#### Material:
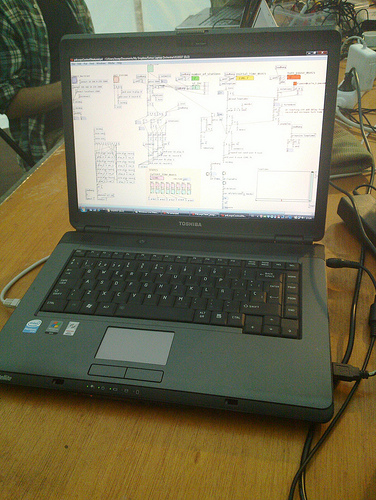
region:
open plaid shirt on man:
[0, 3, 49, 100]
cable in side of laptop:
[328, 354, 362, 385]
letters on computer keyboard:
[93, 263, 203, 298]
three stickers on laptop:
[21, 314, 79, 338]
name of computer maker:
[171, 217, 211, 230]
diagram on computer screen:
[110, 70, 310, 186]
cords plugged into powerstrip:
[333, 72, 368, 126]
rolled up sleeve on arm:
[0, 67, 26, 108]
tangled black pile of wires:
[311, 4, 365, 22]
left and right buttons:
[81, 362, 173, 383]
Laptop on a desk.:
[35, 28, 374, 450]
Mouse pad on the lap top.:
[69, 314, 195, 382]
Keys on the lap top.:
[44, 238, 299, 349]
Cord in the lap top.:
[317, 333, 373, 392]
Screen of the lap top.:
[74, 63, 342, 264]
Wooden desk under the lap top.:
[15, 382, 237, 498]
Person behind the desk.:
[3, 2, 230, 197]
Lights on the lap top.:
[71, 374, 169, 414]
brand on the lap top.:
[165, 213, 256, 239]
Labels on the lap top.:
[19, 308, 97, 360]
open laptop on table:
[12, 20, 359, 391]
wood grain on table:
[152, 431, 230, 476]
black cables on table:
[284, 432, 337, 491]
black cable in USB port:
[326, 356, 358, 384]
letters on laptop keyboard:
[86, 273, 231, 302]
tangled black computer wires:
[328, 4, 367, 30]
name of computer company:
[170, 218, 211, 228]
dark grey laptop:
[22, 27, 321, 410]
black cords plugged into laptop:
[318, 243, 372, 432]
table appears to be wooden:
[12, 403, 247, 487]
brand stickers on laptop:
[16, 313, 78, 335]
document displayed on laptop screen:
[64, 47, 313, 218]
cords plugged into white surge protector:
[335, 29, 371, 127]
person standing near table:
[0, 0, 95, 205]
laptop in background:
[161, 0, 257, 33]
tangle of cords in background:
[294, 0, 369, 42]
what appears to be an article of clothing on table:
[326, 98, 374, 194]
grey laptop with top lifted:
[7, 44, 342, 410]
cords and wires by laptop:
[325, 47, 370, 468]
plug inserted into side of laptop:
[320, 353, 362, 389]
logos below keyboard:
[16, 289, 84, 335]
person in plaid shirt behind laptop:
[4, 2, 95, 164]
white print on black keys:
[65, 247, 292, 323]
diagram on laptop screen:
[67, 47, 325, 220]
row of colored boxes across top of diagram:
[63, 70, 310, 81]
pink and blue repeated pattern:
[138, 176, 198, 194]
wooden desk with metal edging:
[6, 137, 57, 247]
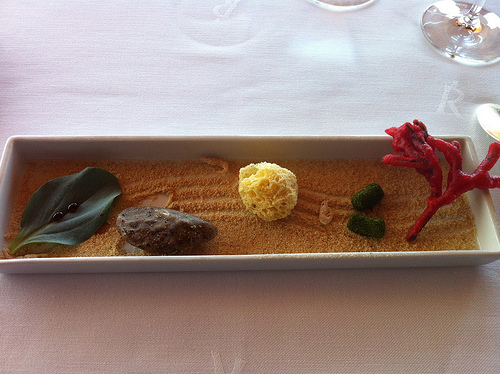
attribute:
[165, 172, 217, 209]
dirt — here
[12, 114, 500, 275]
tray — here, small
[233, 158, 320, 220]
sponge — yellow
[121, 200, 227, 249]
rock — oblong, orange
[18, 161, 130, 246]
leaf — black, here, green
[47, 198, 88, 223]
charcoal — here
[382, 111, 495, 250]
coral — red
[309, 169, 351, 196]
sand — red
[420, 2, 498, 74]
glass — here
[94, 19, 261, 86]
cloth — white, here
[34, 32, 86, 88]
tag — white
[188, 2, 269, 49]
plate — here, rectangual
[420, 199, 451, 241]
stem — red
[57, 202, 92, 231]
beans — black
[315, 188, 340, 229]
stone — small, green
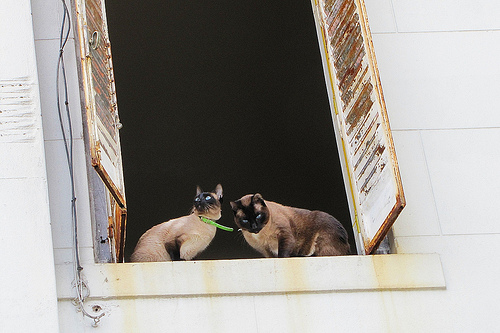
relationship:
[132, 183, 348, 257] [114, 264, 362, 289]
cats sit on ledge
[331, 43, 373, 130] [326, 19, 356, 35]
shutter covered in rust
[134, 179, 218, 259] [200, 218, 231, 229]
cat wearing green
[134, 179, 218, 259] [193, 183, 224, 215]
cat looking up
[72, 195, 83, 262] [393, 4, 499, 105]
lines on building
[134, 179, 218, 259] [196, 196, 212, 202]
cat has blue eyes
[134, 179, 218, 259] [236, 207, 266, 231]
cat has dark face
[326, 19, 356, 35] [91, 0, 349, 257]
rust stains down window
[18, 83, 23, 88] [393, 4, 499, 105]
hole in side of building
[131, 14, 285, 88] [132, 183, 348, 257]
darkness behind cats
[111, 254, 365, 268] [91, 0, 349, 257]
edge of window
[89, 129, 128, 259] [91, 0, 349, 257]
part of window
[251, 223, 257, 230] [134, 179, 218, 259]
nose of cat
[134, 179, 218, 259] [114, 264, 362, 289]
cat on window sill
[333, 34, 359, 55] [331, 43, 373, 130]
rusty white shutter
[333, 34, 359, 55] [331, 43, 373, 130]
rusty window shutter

#### Aim of the task:
Reproduce the listing word for word, starting with the line that contains "pink and blue" and continuing through the end of the listing. Leave the pictures out of your answer.

#### Task output:
pink and blue repeated pattern:
[138, 176, 198, 194]
wooden desk with metal edging:
[6, 137, 57, 247]
attribute:
[165, 172, 217, 209]
dirt — here
[12, 114, 500, 275]
tray — here, small
[233, 158, 320, 220]
sponge — yellow
[121, 200, 227, 249]
rock — oblong, orange
[18, 161, 130, 246]
leaf — black, here, green
[47, 198, 88, 223]
charcoal — here
[382, 111, 495, 250]
coral — red
[309, 169, 351, 196]
sand — red
[420, 2, 498, 74]
glass — here
[94, 19, 261, 86]
cloth — white, here
[34, 32, 86, 88]
tag — white
[188, 2, 269, 49]
plate — here, rectangual
[420, 199, 451, 241]
stem — red
[57, 202, 92, 231]
beans — black
[315, 188, 340, 229]
stone — small, green
relationship:
[132, 183, 348, 257] [114, 264, 362, 289]
cats sit on ledge
[331, 43, 373, 130] [326, 19, 356, 35]
shutter covered in rust
[134, 179, 218, 259] [200, 218, 231, 229]
cat wearing green
[134, 179, 218, 259] [193, 183, 224, 215]
cat looking up
[72, 195, 83, 262] [393, 4, 499, 105]
lines on building
[134, 179, 218, 259] [196, 196, 212, 202]
cat has blue eyes
[134, 179, 218, 259] [236, 207, 266, 231]
cat has dark face
[326, 19, 356, 35] [91, 0, 349, 257]
rust stains down window
[18, 83, 23, 88] [393, 4, 499, 105]
hole in side of building
[131, 14, 285, 88] [132, 183, 348, 257]
darkness behind cats
[111, 254, 365, 268] [91, 0, 349, 257]
edge of window
[89, 129, 128, 259] [91, 0, 349, 257]
part of window
[251, 223, 257, 230] [134, 179, 218, 259]
nose of cat
[134, 179, 218, 259] [114, 264, 362, 289]
cat on window sill
[333, 34, 359, 55] [331, 43, 373, 130]
rusty white shutter
[333, 34, 359, 55] [331, 43, 373, 130]
rusty window shutter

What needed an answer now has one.